Enhancing the efficiency of non-fullerene organic solar cells by using a volatilizable solid additive system

Abstract

The morphology of the active layer mostly affects the photovoltaic efficiency of organic solar cells (OSCs). Optimizing the configuration of the bulk heterojunction (BHJ) is a very effective approach to enhancing the donor–acceptor network in the active layer. This work aims to examine the influence of a gallium (Ga) doped ZnO electron transport layer (ETL) and a solid additive 1,4-diiodobenzene (DIB) on the nanomorphology and performance of an inverted OSC. Nevertheless, the challenge of selecting appropriate solid additives for device optimization is arduous due to the extensive range of organic photovoltaic materials obtainable. This study presents the utilization of DIB as a solid additive to enhance the efficiency of OSCs.

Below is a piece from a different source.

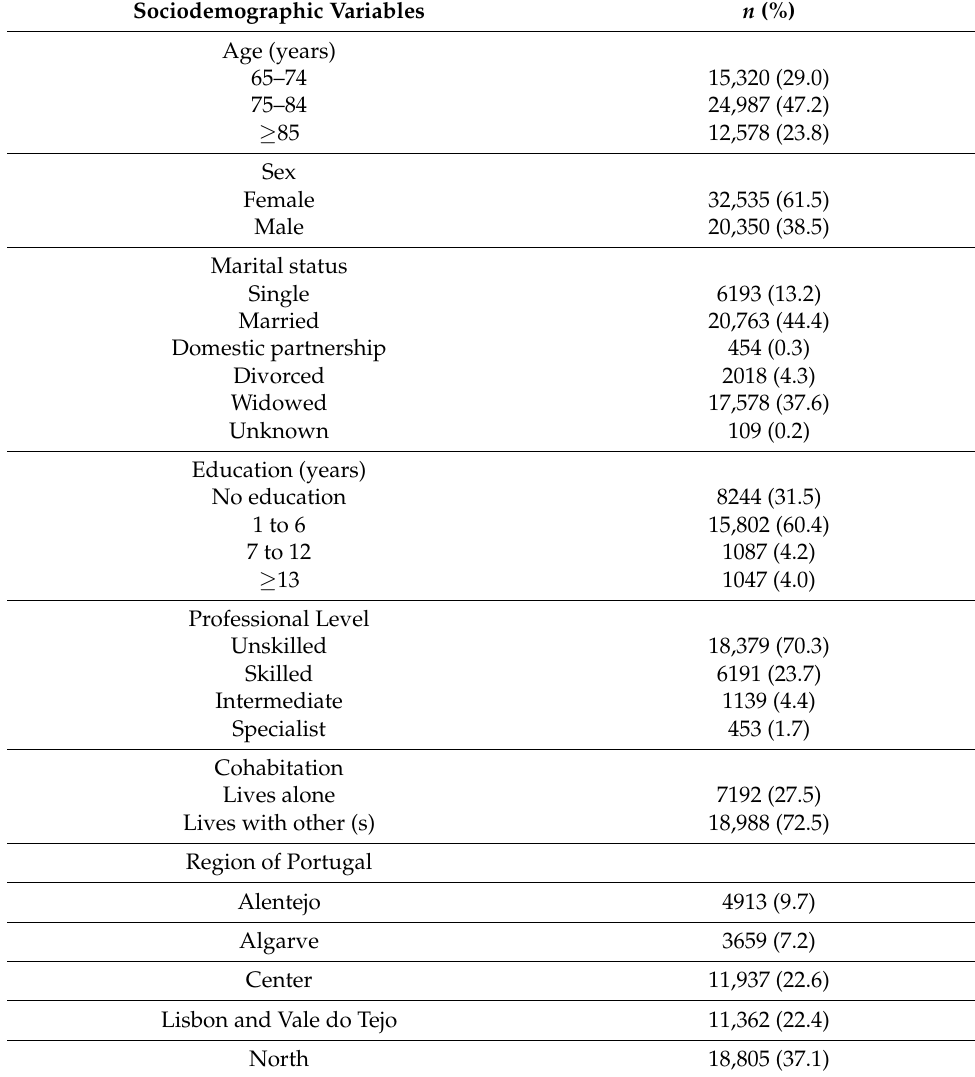
Table 1. Sociodemographic characterization of older adults hospitalized in convalescence units by sex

The utilization of modified ETL and DIB as solvent additives has been found to enhance the development of a desirable nanomorphology characterized by a bi-continuous interpenetrating network of donor and acceptor. Devices treated with DIB have significantly enhanced performance compared to control devices. In the case of non-fullerene OSCs, the power conversion efficiency (PCE) achieved a value of 16.67%. Additionally, employing DIB in the production of OSCs results in enhanced charge transport and extraction, improved crystallinity, reduced charge recombination, and superior phase separation. We provide evidence that the utilization of additive engineering is a very efficient approach for improving the efficiency of organic solar cells.